## Allocating data into a structure faster

on 9 Sep 2011

Jan

I'm trying to improve the efficiency of my code. Essentially I'm importing data into matlab every couple seconds, the data is a cell array with 3 columns for each data point [time, name, data], like this:
A = [7.3468e+005] 'M001' [0.5000]
[7.3468e+005] 'M016' [0.0861]
[7.3468e+005] 'M002' [0.2693]
[7.3468e+005] 'M009' [0.7381]
[7.3468e+005] 'M004' [ 10]
And I want to organize it based on the data names. Currently I'm using a for loop and dynamic field names to put the data into a structure like this:
for xx = 1:1:A_length
data.(A{xx,2}).time = [data.(A{xx,2}).time([2:2500]); A{xx,1}];
data.(A{xx,2}).data = [data.(A{xx,2}).data([2:2500]); A{xx,3}];
end
So the newest data is always at the end and the structure is always preallocated to 2500 data points.
I'm looking for ideas to speed this up. I was hoping to avoid the for loop all together, like this:
data.(A{:,2}).time = [data.(A{:,2}).time([2:2500]); A{:,1}];
data.(A{:,2}).data = [data.(A{:,2}).data([2:2500]); A{:,3}];
But I've been told that's a no go. Any ideas?

Fangjun Jiang

Fangjun Jiang

on 9 Sep 2011
Do you have freedom to re-design your structure? I would use A.M016=[7.3468e+005,0.0861]; for example to reduce the level of structure.
Chris

Chris

on 15 Sep 2011
I might be able to, I'd have to look into it. But even if I could put A into a better format I still have to sort it into the data structure using a for loop.
I'm not sure that
data.([data_name]).time = A.([data_name])(2);
is any faster than
data.([data_name]).time = A{xx,3};

Jan

on 9 Sep 2011

Under MATLAB 2009a time([2:2500]) is 10 times slower than time(2:2500). Actaully [a:b] creates the vector a:b and converts it to a vector again, which does not have such a big overhead. But internally time(a:b) checks only for a and b if they exceed the dimensions, and for time([a:b]) this check is performed for each element of the index vector.
Another explanation: in time([a:b]) the vector a:b is created explictely, but in time(a:b) it is not.
Getting A{xx,2} repeatedly wastes time.
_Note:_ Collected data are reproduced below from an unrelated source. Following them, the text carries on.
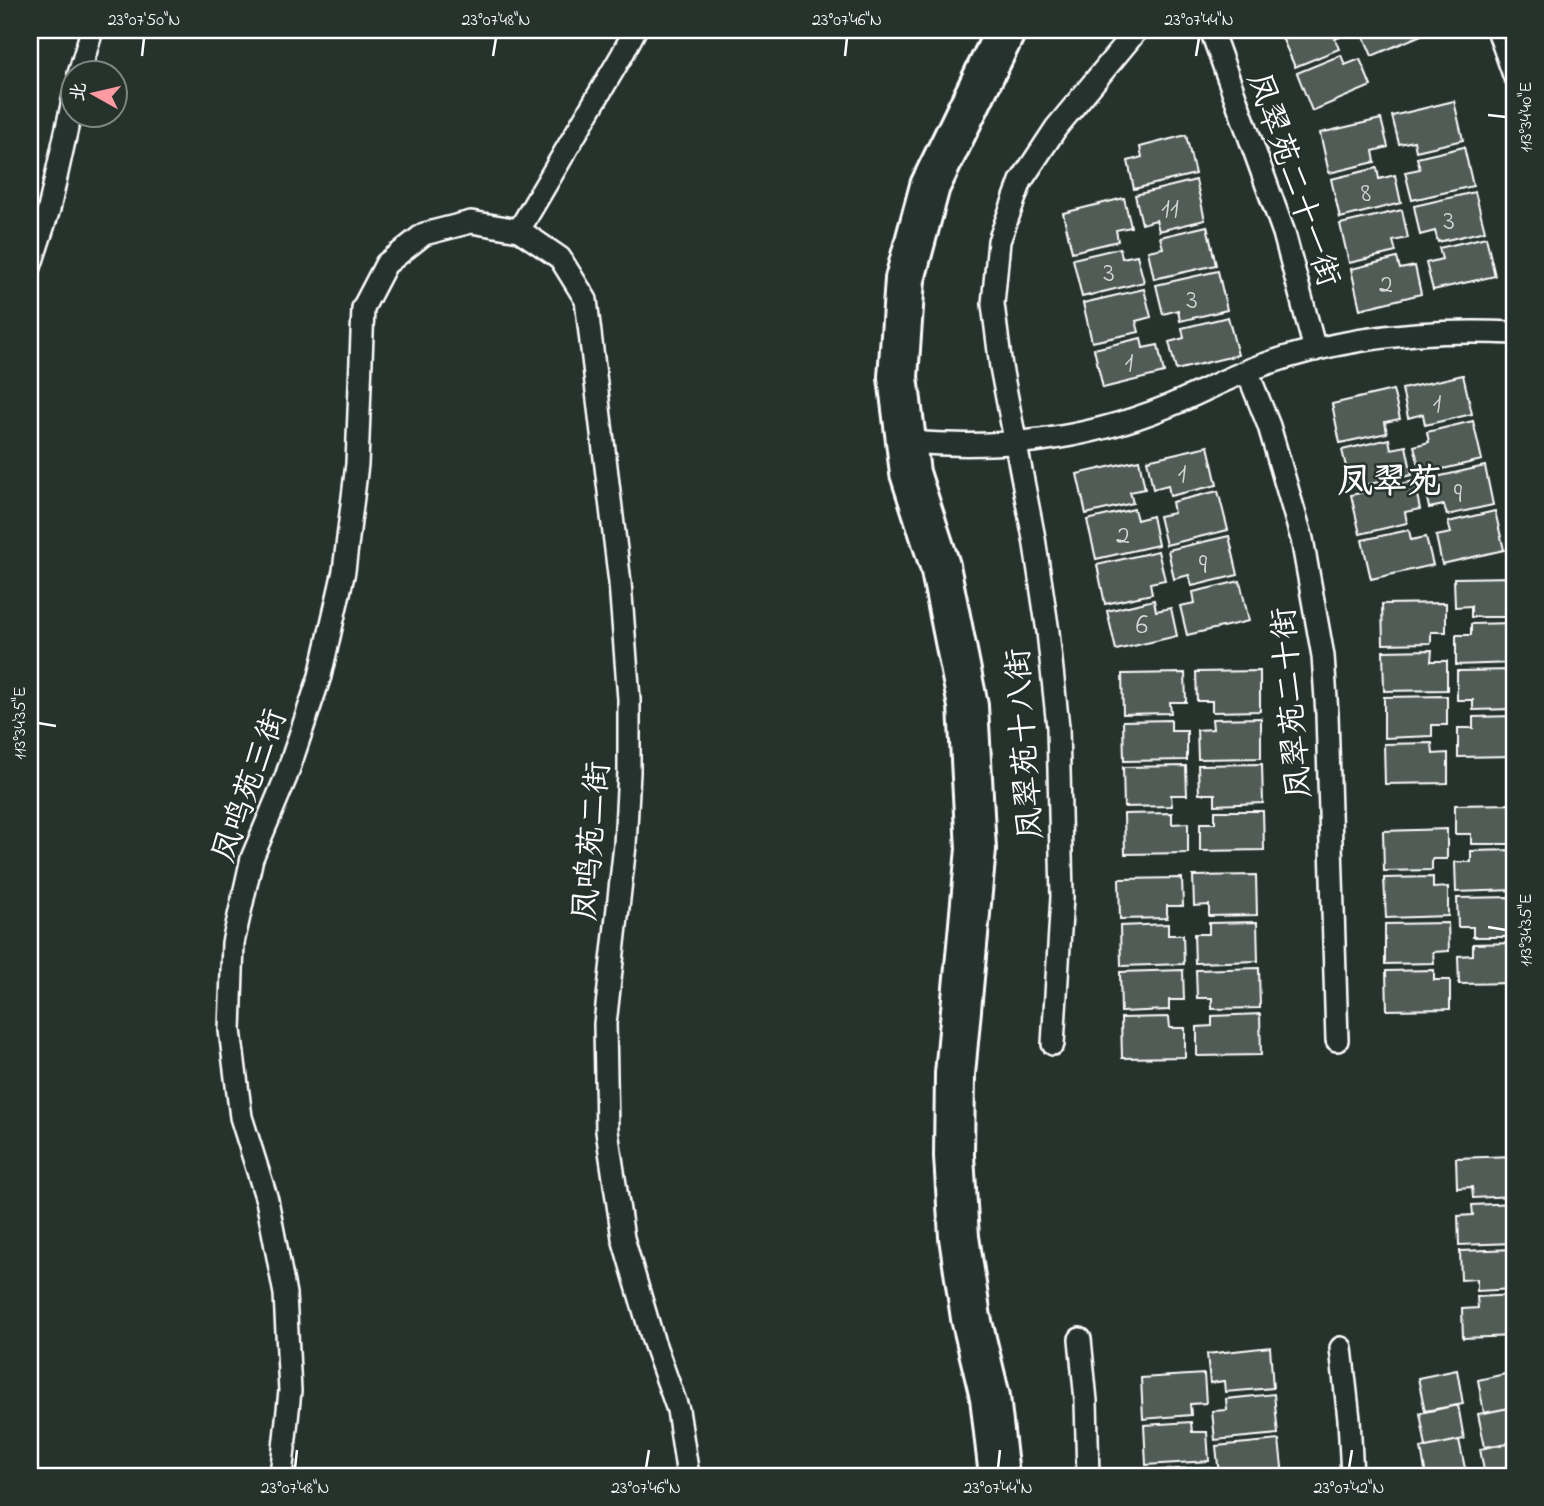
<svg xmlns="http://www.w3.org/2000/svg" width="1544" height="1506" viewBox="0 0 1544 1506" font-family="'Indie Flower','LXGW WenKai TC',sans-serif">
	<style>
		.building { fill: #515c57; stroke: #fff; stroke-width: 2 }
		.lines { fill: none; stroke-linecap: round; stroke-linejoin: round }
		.service-casing { stroke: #fff; stroke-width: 26 }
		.minor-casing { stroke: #fff; stroke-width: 44 }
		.service { stroke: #26332d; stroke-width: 21 }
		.minor { stroke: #26332d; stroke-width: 38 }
		.ticks { fill: none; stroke: #fff; stroke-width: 2.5 }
		.labels { text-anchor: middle; stroke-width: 5; stroke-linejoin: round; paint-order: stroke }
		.number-label { font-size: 28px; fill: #d4d6d5 }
		.street-label { font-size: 32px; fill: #fff; stroke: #26332d }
		.quarter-label { font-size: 35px; font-weight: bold; fill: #fff; stroke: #26332d }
		.neatline { fill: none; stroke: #fff; stroke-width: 2.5 }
		.ticks-label { font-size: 18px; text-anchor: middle; fill: #fff }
	</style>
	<rect width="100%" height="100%" fill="#26332d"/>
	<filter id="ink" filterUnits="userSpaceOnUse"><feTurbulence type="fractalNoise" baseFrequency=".0143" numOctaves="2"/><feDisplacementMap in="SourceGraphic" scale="14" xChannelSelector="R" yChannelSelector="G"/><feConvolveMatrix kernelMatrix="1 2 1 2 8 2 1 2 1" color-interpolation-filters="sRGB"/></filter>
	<g filter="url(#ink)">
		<path class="building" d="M1347 30 1349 33 1335 39 1339 49 1295 67 1279 31Z
			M1361 30H1430L1431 31 1372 56Z
			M1341 55 1345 65 1360 59 1371 86 1312 111 1297 73Z
			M1454 101 1463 140 1416 151 1414 141 1399 144 1392 116Z
			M1381 119 1388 147 1373 151 1375 162 1329 173 1320 133Z
			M1186 135 1195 174 1134 189 1128 161 1142 157 1140 147Z
			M1464 147 1473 186 1412 200 1405 172 1420 169 1417 158Z
			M1377 168 1379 179 1395 175 1401 203 1340 218 1331 179Z
			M1196 180 1205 220 1159 231 1156 220 1142 224 1135 195Z
			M1475 192 1485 231 1438 242 1435 231 1420 235 1414 206Z
			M1124 198 1131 227 1116 230 1118 241 1072 252 1063 213Z
			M1402 210 1408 238 1393 241 1396 252 1349 263 1340 224Z
			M1207 226 1216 265 1154 279 1148 251 1163 248 1160 237Z
			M1486 237 1495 276 1433 290 1426 263 1442 259 1439 248Z
			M1120 248 1122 258 1137 255 1144 282 1082 297 1073 259Z
			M1397 258 1400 269 1415 266 1421 294 1360 309 1351 269Z
			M1218 271 1227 310 1180 321 1178 310 1163 314 1156 285Z
			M1144 289 1151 317 1136 321 1139 332 1092 342 1083 303Z
			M1228 317 1238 355 1176 370 1169 342 1184 338 1182 328Z
			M1141 338 1143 348 1158 345 1164 373 1103 388 1094 349Z
			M1463 375 1472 414 1425 425 1423 414 1408 418 1402 389Z
			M1393 390 1400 419 1385 422 1387 433 1340 443 1332 404Z
			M1473 421 1482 460 1421 474 1414 446 1429 442 1427 432Z
			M1389 439 1391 449 1406 446 1412 475 1351 488 1342 450Z
			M1208 446 1217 485 1170 496 1168 485 1153 489 1147 460Z
			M1139 460 1145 489 1130 492 1133 503 1086 514 1077 474Z
			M1485 466 1493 505 1447 515 1444 505 1429 508 1423 480Z
			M1414 481 1420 509 1405 512 1407 523 1360 534 1351 495Z
			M1218 491 1228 530 1166 545 1159 516 1174 513 1172 502Z
			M1134 509 1137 520 1152 516 1158 545 1096 559 1087 520Z
			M1495 511 1504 550 1442 564 1436 536 1451 533 1448 522Z
			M1409 530 1411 540 1426 537 1433 565 1371 579 1362 540Z
			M1229 536 1238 575 1192 586 1189 575 1174 579 1168 550Z
			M1158 551 1165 580 1150 583 1152 594 1105 604 1097 565Z
			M1514 577V617H1471V606L1455 607 1454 578Z
			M1240 581 1249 621 1187 635 1180 606 1195 603 1193 592Z
			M1154 600 1156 611 1171 608 1177 636 1116 650 1107 611Z
			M1446 603V632H1431V643L1383 644 1382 604Z
			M1514 623V663L1456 665V635H1471V624Z
			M1432 650 1431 661H1447V690L1384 691 1383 651Z
			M1514 670V709L1473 710V700H1457V671Z
			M1260 671V711L1212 712V701H1197L1196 672Z
			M1185 673 1186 702H1170L1171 713 1123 714 1122 674Z
			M1447 696V725H1432V736L1384 738V697Z
			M1514 716V756L1458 757V728H1473V717Z
			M1261 718V758L1198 759 1197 730 1213 729 1212 719Z
			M1171 720V731H1187V760L1124 761 1123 721Z
			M1432 743 1433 754 1448 753V783L1385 784 1384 744Z
			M1262 764 1263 803 1215 805V794H1199L1198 765Z
			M1186 766 1187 795H1171L1172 806 1124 807 1123 767Z
			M1514 804V844H1471V834H1455V805Z
			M1215 811H1263L1264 850 1200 851V823H1215Z
			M1172 813V824L1188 823V853L1125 854 1124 814Z
			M1447 829V859H1432V870L1384 871 1383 831Z
			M1514 850V890L1456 892 1455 862H1471V851Z
			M1256 875 1257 915 1209 916V905L1194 906 1193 876Z
			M1433 877V888L1448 887V916L1386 918 1384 878Z
			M1182 878 1183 906H1167V918L1120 919 1119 879Z
			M1514 897V937H1473V927H1458L1457 898Z
			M1257 922 1258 961 1195 963 1194 934H1209V923Z
			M1448 923 1449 951 1433 952 1434 963 1385 964V924Z
			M1168 924V935H1183L1184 964 1121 966 1120 926Z
			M1514 943V983L1459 984 1458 956 1473 955V944Z
			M1259 968 1260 1008 1212 1009V998H1197L1196 970Z
			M1183 970 1184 1000H1169V1010L1121 1012 1120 972Z
			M1434 970V980H1450V1009L1387 1010 1386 971Z
			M1260 1014 1261 1055 1197 1056V1027L1212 1026V1016Z
			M1169 1017 1170 1028H1185V1057L1122 1058 1121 1018Z
			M1514 1156V1196L1473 1198 1472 1187 1457 1188 1456 1158Z
			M1514 1203V1243L1459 1245 1458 1216 1473 1215 1472 1205Z
			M1514 1249V1289L1477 1291V1279L1461 1280 1460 1251Z
			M1514 1295V1336L1463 1338 1462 1309 1478 1308 1477 1297Z
			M1270 1347 1273 1388 1225 1392 1224 1381 1210 1383 1207 1354Z
			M1457 1370 1463 1404 1425 1411 1418 1378Z
			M1514 1372V1407L1484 1413 1478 1380Z
			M1204 1374 1206 1403 1190 1404 1191 1415 1143 1419 1141 1378Z
			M1274 1394 1278 1434 1215 1440 1212 1411 1227 1410 1226 1399Z
			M1458 1405 1464 1439 1426 1447 1420 1413Z
			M1514 1407V1442L1485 1447 1478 1414Z
			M1191 1422 1192 1432H1207L1209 1461 1146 1465 1144 1425Z
			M1279 1440 1283 1476H1234V1473L1219 1475 1216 1446Z
			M1459 1440 1466 1473 1450 1476H1426L1421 1448Z
			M1514 1442V1476H1485L1480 1449Z
			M1210 1467 1211 1476H1148L1147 1471Z"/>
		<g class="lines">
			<defs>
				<path id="service" d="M1211 30 1284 233 1315 350
					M1498 30 1514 75
					M79 74 92 30
					M519 230 622 55 635 30
					M30 267 49 209 74 96
					M1247 371 1269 426 1302 539 1323 656 1327 714 1337 1040
					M907 442C998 449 1080 442 1166 407 1199 394 1230 376 1263 365 1344 336 1429 329 1514 333
					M1053 1044 1062 897 1058 727 1048 632 1034 538 1001 367 993 304 999 241 1021 181 1056 128 1137 30
					M1080 1339 1086 1401 1088 1476
					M1341 1348 1349 1419 1352 1476
					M281 1476 290 1391 285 1294 267 1200 241 1117 230 1030 233 943 252 858 286 777 320 676 344 571 357 464 363 308 386 264 424 234 471 222 519 230 560 258 586 300 620 583 629 699V772L625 845 605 1024 607 1131 623 1238 653 1340 678 1410 688 1476"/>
				<path id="minor" d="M999 1476 990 1397 971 1318 959 1237 954 1156 955 1074 976 849 968 706 940 566 910 473 898 377 905 279 930 186 1006 30"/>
			</defs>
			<use href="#service" class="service-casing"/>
			<use href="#minor" class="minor-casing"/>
			<use href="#service" class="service"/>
			<use href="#minor" class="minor"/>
		</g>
	</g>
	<path class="ticks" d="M142 56 144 38M493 56 496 38M845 56 847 38M1196 56 1199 38M1488 115 1506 117M38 723 56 726M1488 927 1506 930M295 1468 297 1450M646 1468 649 1450M998 1468 1000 1450M1349 1468 1352 1450"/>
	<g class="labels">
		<g class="number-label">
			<text x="1366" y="201">8</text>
			<text x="1170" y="217">11</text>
			<text x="1449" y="229">3</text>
			<text x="1109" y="281">3</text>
			<text x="1386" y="292">2</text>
			<text x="1192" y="308">3</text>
			<text x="1129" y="371">1</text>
			<text x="1437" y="412">1</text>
			<text x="1182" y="482">1</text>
			<text x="1458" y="502">9</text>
			<text x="1123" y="543">2</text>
			<text x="1203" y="573">9</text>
			<text x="1142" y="633">6</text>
		</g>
		<g class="street-label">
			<text transform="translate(1295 179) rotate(71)" y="11">凤翠苑二十一街</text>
			<text transform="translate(1290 703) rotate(-95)" y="11">凤翠苑二十街</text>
			<text transform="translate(1023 744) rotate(-94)" y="11">凤翠苑十八街</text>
			<text transform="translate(248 785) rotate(-70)" y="11">凤鸣苑三街</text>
			<text transform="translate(590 841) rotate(-85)" y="11">凤鸣苑二街</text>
		</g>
		<g class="quarter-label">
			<text x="1390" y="492">凤翠苑</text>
		</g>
	</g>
	<rect width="1544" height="1506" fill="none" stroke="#26332d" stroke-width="77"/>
	<g transform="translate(94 94) rotate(278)"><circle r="33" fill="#26332d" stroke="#7d8581" stroke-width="2"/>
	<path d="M0-5L12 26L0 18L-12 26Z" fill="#ff9aa2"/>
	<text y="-10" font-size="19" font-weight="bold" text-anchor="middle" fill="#ffffff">北</text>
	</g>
	<rect x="38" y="38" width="1468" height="1430" class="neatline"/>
	<g class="ticks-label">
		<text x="144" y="25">23°07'50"N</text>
		<text x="496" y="25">23°07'48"N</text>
		<text x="847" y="25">23°07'46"N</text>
		<text x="1199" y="25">23°07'44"N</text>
		<text transform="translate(1525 117) rotate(-90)" y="6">113°34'40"E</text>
		<text transform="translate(19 723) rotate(-90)" y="6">113°34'35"E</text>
		<text transform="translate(1525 930) rotate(-90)" y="6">113°34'35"E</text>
		<text x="295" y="1493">23°07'48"N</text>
		<text x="646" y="1493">23°07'46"N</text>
		<text x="998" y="1493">23°07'44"N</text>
		<text x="1349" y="1493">23°07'42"N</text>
	</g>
</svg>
Better create a temporary variable:
for xx = 1:A_length
tmp = A{xx,2};
data.(tmp).time = [data.(tmp).time(2:2500); A{xx,1}];
data.(tmp).data = [data.(tmp).data(2:2500); A{xx,3}];
end
Nevertheless, using a different data structure would be much faster, e.g. collecting time and data in a matrix and the names 'M001' etc in a cell string. Then the vectorization would be possible and easy.

Chris

Chris

on 13 Sep 2011
Both ideas helped. Looks like the script is running 30-50% faster now. Thanks.